Gore: Iowa could shape dialogue on climate change

Source: By Brianne Pfannenstiel, Des Moines Register • Posted: Thursday, May 7, 2015


Iowa could have a critical role in shaping the national conversation about climate change ahead of the 2016 presidential election, Al Gore said Tuesday in Cedar Rapids.

“It’s hard to miss the importance of a state that is simultaneously the first contest in the presidential contest and the number one producer of wind electricity in the country with a fast-growing solar economy also,” Gore told The Des Moines Register. “You put those two things together and I think Iowa has a tremendous potential for pushing this onto the agenda of (presidential) candidates in both parties.”

The former vice-president-turned-environmental-activist is in Cedar Rapids this week trying to ensure climate change and other environmental issues play an important role in the coming caucus season.

His Climate Reality program, which launched in 2011, is conducting a three-day training session for people who want to advocate for solutions to climate change. They’ll hear from experts and participate in workshops to learn how to talk with local, state and national leaders about what they see as a critical issue.

“This training was put here in Cedar Rapids this year for a very simple reason,” Gore said. “All of the presidential candidates in both parties are crisscrossing the state this year.”

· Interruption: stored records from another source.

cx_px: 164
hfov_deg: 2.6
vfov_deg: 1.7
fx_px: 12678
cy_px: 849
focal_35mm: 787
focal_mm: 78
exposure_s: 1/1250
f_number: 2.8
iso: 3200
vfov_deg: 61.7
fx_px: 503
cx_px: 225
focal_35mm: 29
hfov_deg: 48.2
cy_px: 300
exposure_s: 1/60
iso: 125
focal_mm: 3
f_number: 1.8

Cedar Rapids is one of four cities chosen to be part of the program this year. The others are Miami, New Delhi and Toronto.

Gore says he’s hopeful that as presidential candidates begin making stops in coffee shops and Pizza Ranches around the state, Iowans trained through the program will be able to push candidates to consider making climate action part of their policy platform.

Public support

NASA reports that 97 percent of climate scientists agree the climate is changing and it is very likely the result of human activity. But there remains a steep partisan divide on the issue and little support among Republicans.

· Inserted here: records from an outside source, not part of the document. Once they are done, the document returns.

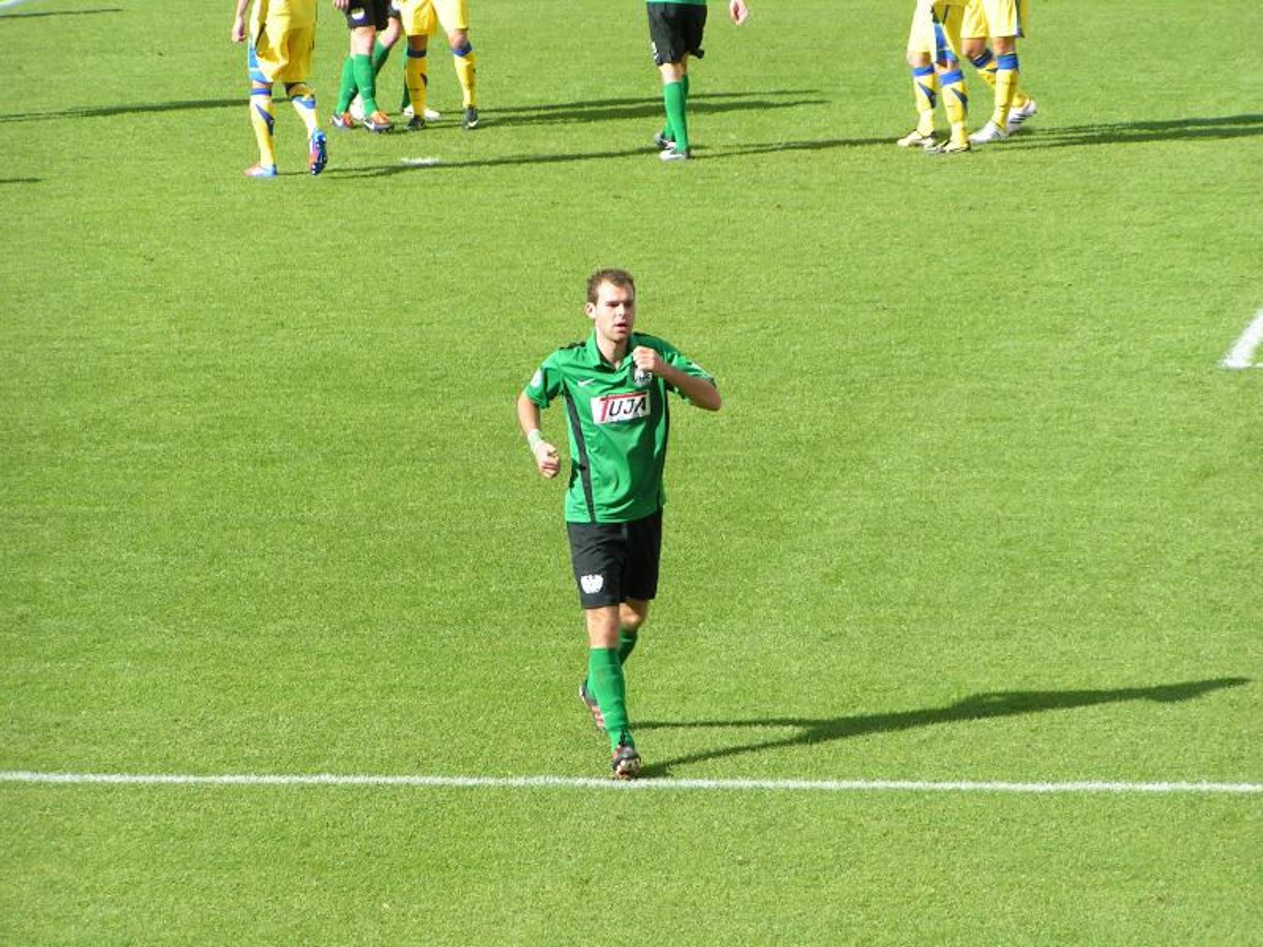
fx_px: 8611
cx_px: 632
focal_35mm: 236
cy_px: 474
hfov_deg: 8.4
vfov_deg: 6.3
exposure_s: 1/400
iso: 50
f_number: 4.5
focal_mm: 36.1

Some candidates for the Republican presidential nomination have publicly denied the human influence on climate change.

While that prompts Gore to hit his forehead with his palm, he says he’s hopeful that candidates will adjust their positions as the election progresses.

“One of the things I learned during the years I was in politics is that when there’s enough public pressure, candidates can and do change their minds,” he said. “If enough regular folks make it known that they’re going to be attending the caucuses and put their thoughts on the scale, it will tilt way toward doing the right thing.”

Making the business case

Iowa’s wind energy production makes it a unique place to have this conversation, Gore said.

About 28 percent of Iowa’s power comes from wind, the highest in the nation. And since 2004, about $10 billion has been invested in Iowa’s wind energy industry, supporting about 6,000 jobs that are tied to manufacturing, operations and design.

“I think business has been leading the way,” Gore said. “What they’ve done to make solar and wind so much cheaper than it used to be is changing everything,”

He said that as alternative energy forms become cheaper than traditional fossil fuels, people — regardless of political ideology — will turn to them. It shifts the conversation away from politics and toward practicality.

He related a story of a woman named Debbie Dooley who gave a presentation immediately following his at the Bloomberg New Energy Finance conference in New York City.

Dooley is a national Tea Party activist. She’s also a major advocate for solar energy.

“Debbie Dooley doesn’t talk about climate,” Gore said. “We can have a great conversation and work together but we don’t talk about climate together. She just says, ‘Hey, solar energy’s cheaper. I don’t want to be tied to this electric utility monopoly. I want to do it for myself and put solar panels on my roof.’ … And that’s spreading all over the country.”